A brown owl with spotted white feathers naps beside a tree trunk.
Spotted Owl. Photo by gailhampshire, CC BY 2.0 via Wikimedia Commons

-also in BC, 50 Vancouver Island marmots (Marmota vancouverensis) are expected to be released into the wild in 2023 after a record number of pups were born. Twenty years ago, there were only 31 wild marmots, but the population has now grown to over 250 animals.

-in New Zealand, the kakapo (Strigops habroptilus), a green, flightless parrot, saw its numbers increase by 25% in 2022. 

A close up of a green coloured parrot with a large grey bill.
New Zealand kakapo, photo by Brent Barrett, CC BY-SA 2.0, via Wikimedia Commons

-once declared the world’s most endangered bird, the Spix’s macaw (Cyanopsitta spixii) was extirpated from the wild in 1995. This year, 8 birds were released into the wild for the first time, with more releases planned for 2023. 

tiger (Panthera tigris) populations increased in 2022, with Nepal tripling the number of tigers. Since 2009, the number of these big cats in Nepal has grown from 190 to 355. 

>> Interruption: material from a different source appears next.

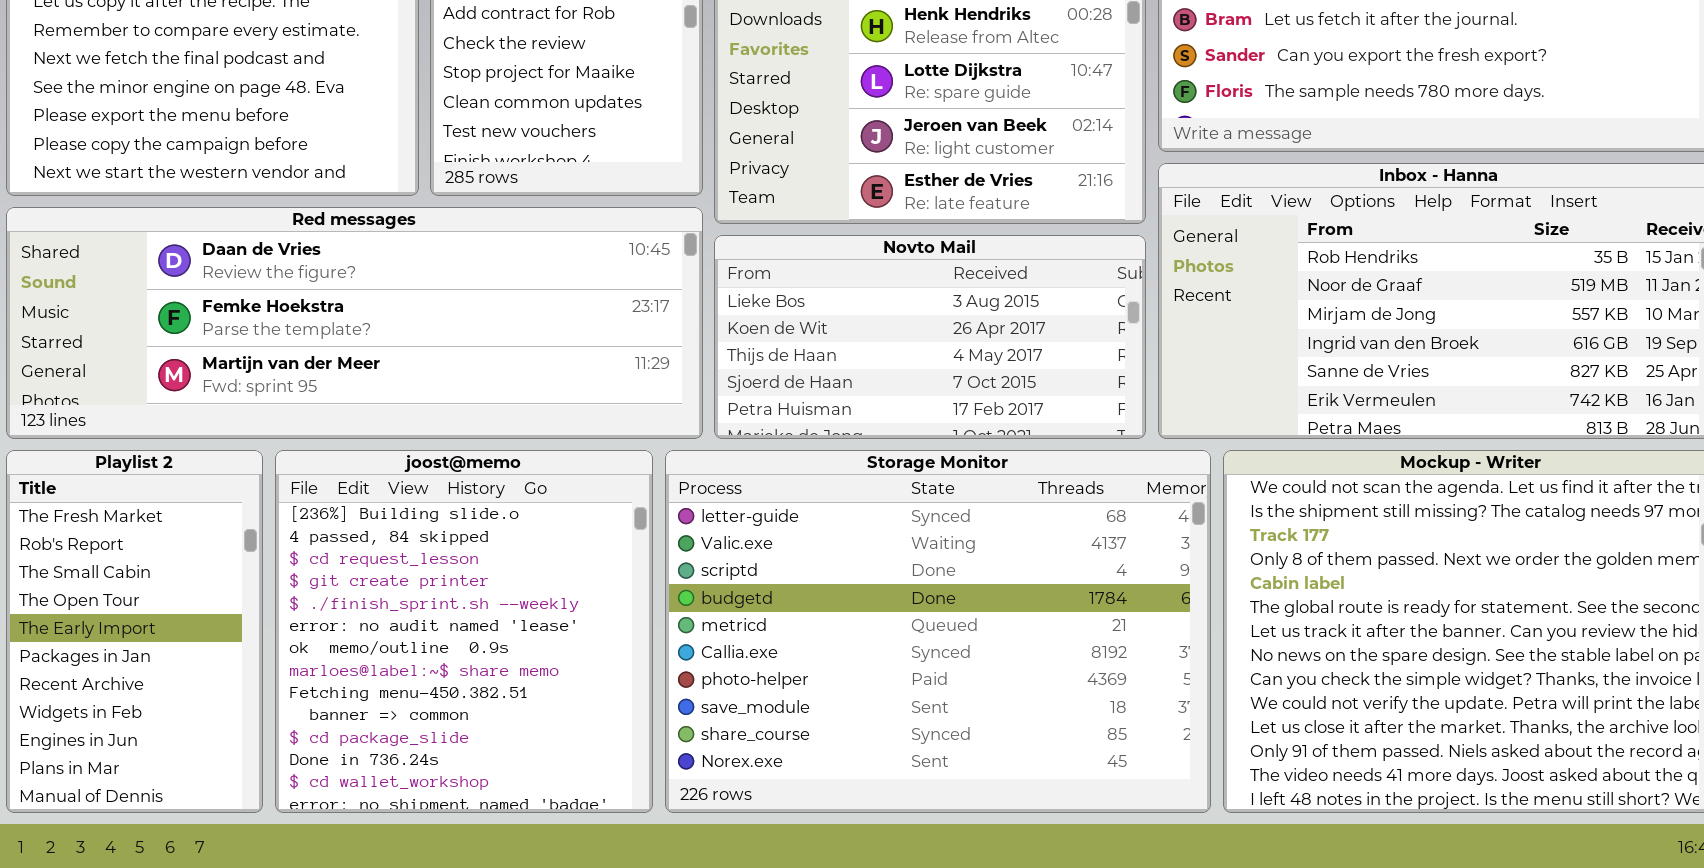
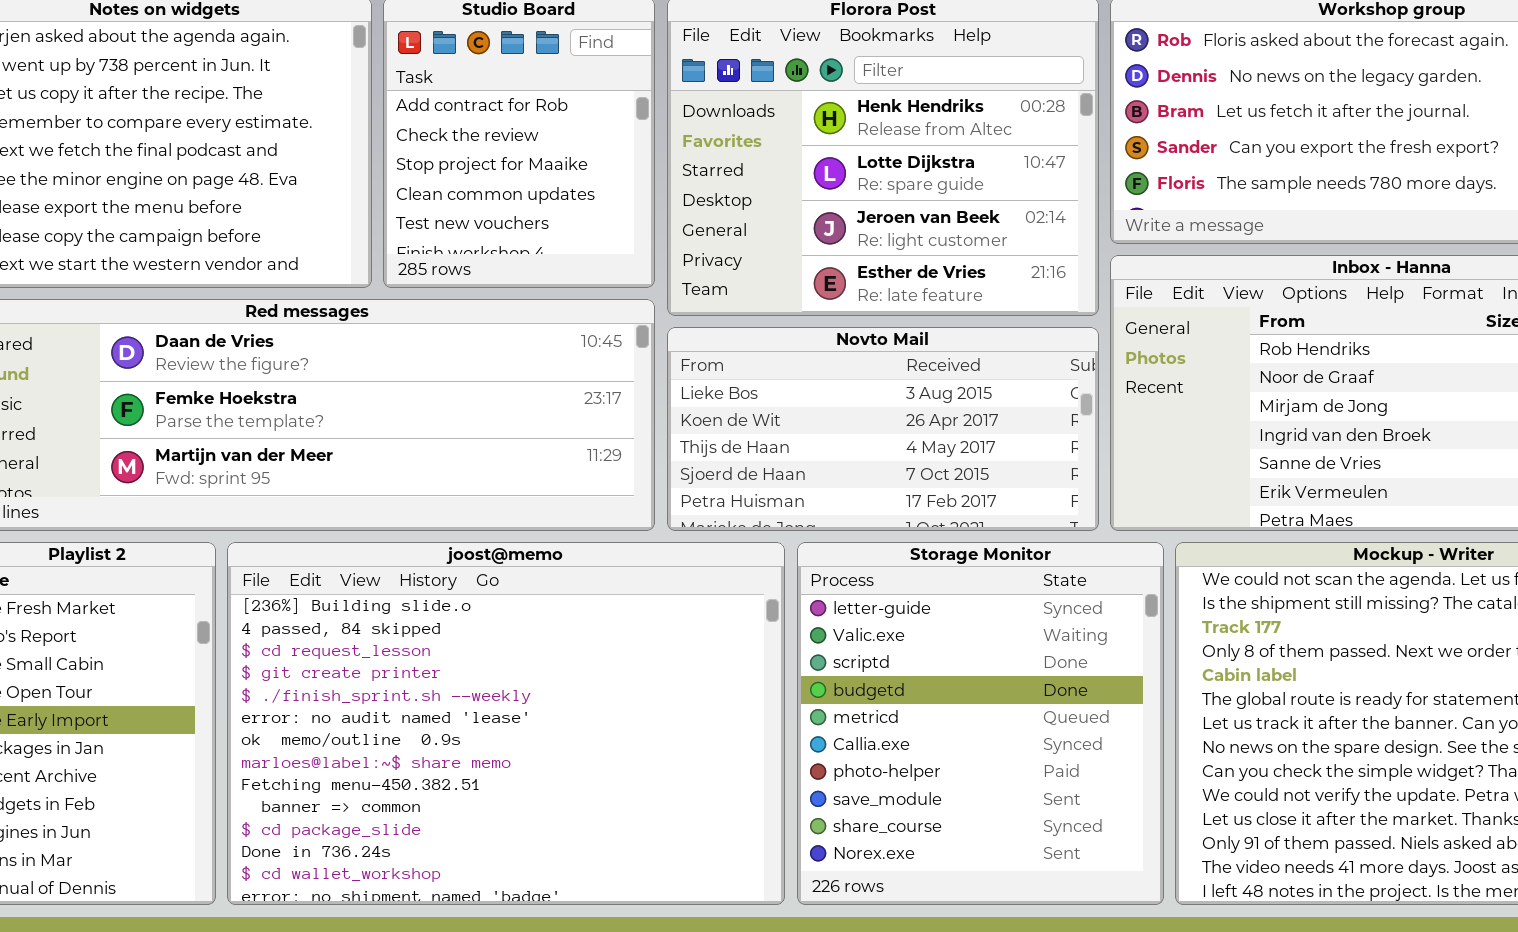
joost@memo: [275,450,653,813] -> [227,542,785,905], resized
Storage Monitor: [665,450,1211,813] -> [797,542,1164,905], resized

-revered for their brightly coloured wings and lengthy migration, monarch butterfly (Danaus plexippus) populations increased by 35% in 2022. With an arduous journey that extends from Mexico to Canada, monarch butterflies face threats from habitat loss and climate change, so this population increase is welcome news. 

A black and orange butterfly sits on a milkweed plant. The plant has branches of small yellow flowers.
Monarch butterfly, photo by © Derek Ramsey / via Wikimedia Commons.

-attempts to restore coral reefs are showing results, with replanted coral beds spawning for the first time. This is one small step that could help the future recovery of damaged coral reefs around the world. 

Odds and Ends

There was lots of other good news for nature in 2022, including:

-scientists discovered hundreds of new species this year, including everything from lizards to sharks to sea cucumbers and scorpions. I covered some of my favourites earlier this year. 

-the Earth has more tree species than previously thought. Scientists estimate there are as many as 73,300 species of trees, with more than 9,000 species still to be identified. 

-the migration of European eels to the Sargasso Sea has finally been confirmed. This journey has intrigued scientists for thousands of years and was confirmed using radio tracking of eels. 

-for the first time, international governments have agreed to protect 30% of the planet for nature. The Kumming-Montreal Accord provides a path to protect biodiversity around the globe. Not a bad way to end 2022!

A wetland features cattails beneath a stormy grey sky.
Wetlands are key to protecting biodiversity. Photo by Kurt Bauschardt, CC BY-SA 2.0, via Wikimedia Commons

These are a few of my highlights from the past year. What’s your favourite good news story from 2022?